◆ INPUT MATERIAL

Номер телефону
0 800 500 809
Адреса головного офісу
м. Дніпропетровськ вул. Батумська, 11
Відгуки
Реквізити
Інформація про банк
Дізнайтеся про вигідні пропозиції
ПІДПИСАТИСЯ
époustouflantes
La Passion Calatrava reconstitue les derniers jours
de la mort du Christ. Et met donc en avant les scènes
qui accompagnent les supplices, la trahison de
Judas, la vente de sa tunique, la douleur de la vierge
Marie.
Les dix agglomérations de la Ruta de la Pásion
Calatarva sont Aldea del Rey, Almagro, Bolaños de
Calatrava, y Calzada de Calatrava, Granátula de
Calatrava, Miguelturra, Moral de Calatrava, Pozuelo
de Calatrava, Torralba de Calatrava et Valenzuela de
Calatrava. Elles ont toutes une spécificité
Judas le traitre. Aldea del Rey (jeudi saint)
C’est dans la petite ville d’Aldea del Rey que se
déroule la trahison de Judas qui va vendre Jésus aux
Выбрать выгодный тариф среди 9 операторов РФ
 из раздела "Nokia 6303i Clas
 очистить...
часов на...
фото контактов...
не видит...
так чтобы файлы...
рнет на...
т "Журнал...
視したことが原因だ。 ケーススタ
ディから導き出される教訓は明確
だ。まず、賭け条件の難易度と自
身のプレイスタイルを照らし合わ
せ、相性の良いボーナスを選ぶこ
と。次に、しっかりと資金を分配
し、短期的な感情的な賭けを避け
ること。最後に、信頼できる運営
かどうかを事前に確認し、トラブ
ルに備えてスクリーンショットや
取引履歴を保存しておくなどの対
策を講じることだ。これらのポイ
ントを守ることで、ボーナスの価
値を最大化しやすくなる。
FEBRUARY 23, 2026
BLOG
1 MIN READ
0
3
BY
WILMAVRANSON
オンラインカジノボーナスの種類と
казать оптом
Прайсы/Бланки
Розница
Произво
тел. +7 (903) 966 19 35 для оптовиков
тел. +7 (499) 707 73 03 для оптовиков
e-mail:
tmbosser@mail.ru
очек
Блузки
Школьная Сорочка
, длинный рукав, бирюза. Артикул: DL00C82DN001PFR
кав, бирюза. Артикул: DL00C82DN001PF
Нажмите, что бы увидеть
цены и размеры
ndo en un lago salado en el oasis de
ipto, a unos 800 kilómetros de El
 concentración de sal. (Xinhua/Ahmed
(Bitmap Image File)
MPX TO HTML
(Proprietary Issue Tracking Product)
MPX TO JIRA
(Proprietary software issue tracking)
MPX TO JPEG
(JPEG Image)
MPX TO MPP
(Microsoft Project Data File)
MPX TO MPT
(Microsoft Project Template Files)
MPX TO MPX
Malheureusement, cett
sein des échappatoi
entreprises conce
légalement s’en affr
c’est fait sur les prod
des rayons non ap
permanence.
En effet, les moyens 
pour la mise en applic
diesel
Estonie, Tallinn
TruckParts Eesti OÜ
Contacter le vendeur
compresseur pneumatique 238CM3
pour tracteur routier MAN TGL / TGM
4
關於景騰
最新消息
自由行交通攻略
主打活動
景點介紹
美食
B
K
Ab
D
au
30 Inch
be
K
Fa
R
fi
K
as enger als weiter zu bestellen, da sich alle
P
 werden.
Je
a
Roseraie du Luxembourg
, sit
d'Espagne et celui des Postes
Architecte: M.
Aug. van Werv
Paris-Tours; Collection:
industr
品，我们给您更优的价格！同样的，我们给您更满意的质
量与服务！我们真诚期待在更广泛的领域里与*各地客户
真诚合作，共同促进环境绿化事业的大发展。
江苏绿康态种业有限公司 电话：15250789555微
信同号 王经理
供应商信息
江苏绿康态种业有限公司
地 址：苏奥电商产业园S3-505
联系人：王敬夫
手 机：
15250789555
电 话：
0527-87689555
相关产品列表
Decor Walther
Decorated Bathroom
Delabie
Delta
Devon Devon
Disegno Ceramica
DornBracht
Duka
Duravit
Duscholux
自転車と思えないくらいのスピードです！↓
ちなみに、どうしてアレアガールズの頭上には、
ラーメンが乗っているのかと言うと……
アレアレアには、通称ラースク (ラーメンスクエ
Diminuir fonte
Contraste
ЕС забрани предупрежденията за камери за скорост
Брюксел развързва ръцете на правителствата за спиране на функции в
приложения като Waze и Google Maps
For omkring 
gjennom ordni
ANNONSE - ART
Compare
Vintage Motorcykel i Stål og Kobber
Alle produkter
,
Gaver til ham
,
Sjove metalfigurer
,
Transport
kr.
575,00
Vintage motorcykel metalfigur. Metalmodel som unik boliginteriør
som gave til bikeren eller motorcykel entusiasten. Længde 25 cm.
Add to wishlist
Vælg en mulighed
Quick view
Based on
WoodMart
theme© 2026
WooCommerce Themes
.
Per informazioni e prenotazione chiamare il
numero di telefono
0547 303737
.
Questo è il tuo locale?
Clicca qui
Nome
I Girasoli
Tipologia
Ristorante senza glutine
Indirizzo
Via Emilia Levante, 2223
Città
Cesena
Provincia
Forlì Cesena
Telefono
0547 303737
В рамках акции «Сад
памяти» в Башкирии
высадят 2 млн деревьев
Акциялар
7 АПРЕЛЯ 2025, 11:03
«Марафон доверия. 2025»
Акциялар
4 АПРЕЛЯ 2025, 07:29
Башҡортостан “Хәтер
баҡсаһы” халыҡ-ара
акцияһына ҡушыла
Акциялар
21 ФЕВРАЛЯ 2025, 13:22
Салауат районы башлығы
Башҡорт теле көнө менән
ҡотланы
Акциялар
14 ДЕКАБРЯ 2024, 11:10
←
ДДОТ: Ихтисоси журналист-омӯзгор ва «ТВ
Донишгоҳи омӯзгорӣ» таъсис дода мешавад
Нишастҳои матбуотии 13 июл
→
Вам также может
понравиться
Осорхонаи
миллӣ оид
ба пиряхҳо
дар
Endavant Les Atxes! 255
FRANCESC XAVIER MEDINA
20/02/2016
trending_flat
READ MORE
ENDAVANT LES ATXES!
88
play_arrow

◆ WHAT IS BEING ASKED
Put every line of text from the entries above into one numbered list, leaving out any blank lines.

◆ EXERCISE ANSWER
1. Номер телефону
2. 0 800 500 809
3. Адреса головного офісу
4. м. Дніпропетровськ вул. Батумська, 11
5. Відгуки
6. Реквізити
7. Інформація про банк
8. Дізнайтеся про вигідні пропозиції
9. ПІДПИСАТИСЯ
10. époustouflantes
11. La Passion Calatrava reconstitue les derniers jours
12. de la mort du Christ. Et met donc en avant les scènes
13. qui accompagnent les supplices, la trahison de
14. Judas, la vente de sa tunique, la douleur de la vierge
15. Marie.
16. Les dix agglomérations de la Ruta de la Pásion
17. Calatarva sont Aldea del Rey, Almagro, Bolaños de
18. Calatrava, y Calzada de Calatrava, Granátula de
19. Calatrava, Miguelturra, Moral de Calatrava, Pozuelo
20. de Calatrava, Torralba de Calatrava et Valenzuela de
21. Calatrava. Elles ont toutes une spécificité
22. Judas le traitre. Aldea del Rey (jeudi saint)
23. C’est dans la petite ville d’Aldea del Rey que se
24. déroule la trahison de Judas qui va vendre Jésus aux
25. Выбрать выгодный тариф среди 9 операторов РФ
26.  из раздела "Nokia 6303i Clas
27.  очистить...
28. часов на...
29. фото контактов...
30. не видит...
31. так чтобы файлы...
32. рнет на...
33. т "Журнал...
34. 視したことが原因だ。 ケーススタ
35. ディから導き出される教訓は明確
36. だ。まず、賭け条件の難易度と自
37. 身のプレイスタイルを照らし合わ
38. せ、相性の良いボーナスを選ぶこ
39. と。次に、しっかりと資金を分配
40. し、短期的な感情的な賭けを避け
41. ること。最後に、信頼できる運営
42. かどうかを事前に確認し、トラブ
43. ルに備えてスクリーンショットや
44. 取引履歴を保存しておくなどの対
45. 策を講じることだ。これらのポイ
46. ントを守ることで、ボーナスの価
47. 値を最大化しやすくなる。
48. FEBRUARY 23, 2026
49. BLOG
50. 1 MIN READ
51. 0
52. 3
53. BY
54. WILMAVRANSON
55. オンラインカジノボーナスの種類と
56. казать оптом
57. Прайсы/Бланки
58. Розница
59. Произво
60. тел. +7 (903) 966 19 35 для оптовиков
61. тел. +7 (499) 707 73 03 для оптовиков
62. e-mail:
63. tmbosser@mail.ru
64. очек
65. Блузки
66. Школьная Сорочка
67. , длинный рукав, бирюза. Артикул: DL00C82DN001PFR
68. кав, бирюза. Артикул: DL00C82DN001PF
69. Нажмите, что бы увидеть
70. цены и размеры
71. ndo en un lago salado en el oasis de
72. ipto, a unos 800 kilómetros de El
73.  concentración de sal. (Xinhua/Ahmed
74. (Bitmap Image File)
75. MPX TO HTML
76. (Proprietary Issue Tracking Product)
77. MPX TO JIRA
78. (Proprietary software issue tracking)
79. MPX TO JPEG
80. (JPEG Image)
81. MPX TO MPP
82. (Microsoft Project Data File)
83. MPX TO MPT
84. (Microsoft Project Template Files)
85. MPX TO MPX
86. Malheureusement, cett
87. sein des échappatoi
88. entreprises conce
89. légalement s’en affr
90. c’est fait sur les prod
91. des rayons non ap
92. permanence.
93. En effet, les moyens 
94. pour la mise en applic
95. diesel
96. Estonie, Tallinn
97. TruckParts Eesti OÜ
98. Contacter le vendeur
99. compresseur pneumatique 238CM3
100. pour tracteur routier MAN TGL / TGM
101. 4
102. 關於景騰
103. 最新消息
104. 自由行交通攻略
105. 主打活動
106. 景點介紹
107. 美食
108. B
109. K
110. Ab
111. D
112. au
113. 30 Inch
114. be
115. K
116. Fa
117. R
118. fi
119. K
120. as enger als weiter zu bestellen, da sich alle
121. P
122.  werden.
123. Je
124. a
125. Roseraie du Luxembourg
126. , sit
127. d'Espagne et celui des Postes
128. Architecte: M.
129. Aug. van Werv
130. Paris-Tours; Collection:
131. industr
132. 品，我们给您更优的价格！同样的，我们给您更满意的质
133. 量与服务！我们真诚期待在更广泛的领域里与*各地客户
134. 真诚合作，共同促进环境绿化事业的大发展。
135. 江苏绿康态种业有限公司 电话：15250789555微
136. 信同号 王经理
137. 供应商信息
138. 江苏绿康态种业有限公司
139. 地 址：苏奥电商产业园S3-505
140. 联系人：王敬夫
141. 手 机：
142. 15250789555
143. 电 话：
144. 0527-87689555
145. 相关产品列表
146. Decor Walther
147. Decorated Bathroom
148. Delabie
149. Delta
150. Devon Devon
151. Disegno Ceramica
152. DornBracht
153. Duka
154. Duravit
155. Duscholux
156. 自転車と思えないくらいのスピードです！↓
157. ちなみに、どうしてアレアガールズの頭上には、
158. ラーメンが乗っているのかと言うと……
159. アレアレアには、通称ラースク (ラーメンスクエ
160. Diminuir fonte
161. Contraste
162. ЕС забрани предупрежденията за камери за скорост
163. Брюксел развързва ръцете на правителствата за спиране на функции в
164. приложения като Waze и Google Maps
165. For omkring 
166. gjennom ordni
167. ANNONSE - ART
168. Compare
169. Vintage Motorcykel i Stål og Kobber
170. Alle produkter
171. ,
172. Gaver til ham
173. ,
174. Sjove metalfigurer
175. ,
176. Transport
177. kr.
178. 575,00
179. Vintage motorcykel metalfigur. Metalmodel som unik boliginteriør
180. som gave til bikeren eller motorcykel entusiasten. Længde 25 cm.
181. Add to wishlist
182. Vælg en mulighed
183. Quick view
184. Based on
185. WoodMart
186. theme© 2026
187. WooCommerce Themes
188. .
189. Per informazioni e prenotazione chiamare il
190. numero di telefono
191. 0547 303737
192. .
193. Questo è il tuo locale?
194. Clicca qui
195. Nome
196. I Girasoli
197. Tipologia
198. Ristorante senza glutine
199. Indirizzo
200. Via Emilia Levante, 2223
201. Città
202. Cesena
203. Provincia
204. Forlì Cesena
205. Telefono
206. 0547 303737
207. В рамках акции «Сад
208. памяти» в Башкирии
209. высадят 2 млн деревьев
210. Акциялар
211. 7 АПРЕЛЯ 2025, 11:03
212. «Марафон доверия. 2025»
213. Акциялар
214. 4 АПРЕЛЯ 2025, 07:29
215. Башҡортостан “Хәтер
216. баҡсаһы” халыҡ-ара
217. акцияһына ҡушыла
218. Акциялар
219. 21 ФЕВРАЛЯ 2025, 13:22
220. Салауат районы башлығы
221. Башҡорт теле көнө менән
222. ҡотланы
223. Акциялар
224. 14 ДЕКАБРЯ 2024, 11:10
225. ←
226. ДДОТ: Ихтисоси журналист-омӯзгор ва «ТВ
227. Донишгоҳи омӯзгорӣ» таъсис дода мешавад
228. Нишастҳои матбуотии 13 июл
229. →
230. Вам также может
231. понравиться
232. Осорхонаи
233. миллӣ оид
234. ба пиряхҳо
235. дар
236. Endavant Les Atxes! 255
237. FRANCESC XAVIER MEDINA
238. 20/02/2016
239. trending_flat
240. READ MORE
241. ENDAVANT LES ATXES!
242. 88
243. play_arrow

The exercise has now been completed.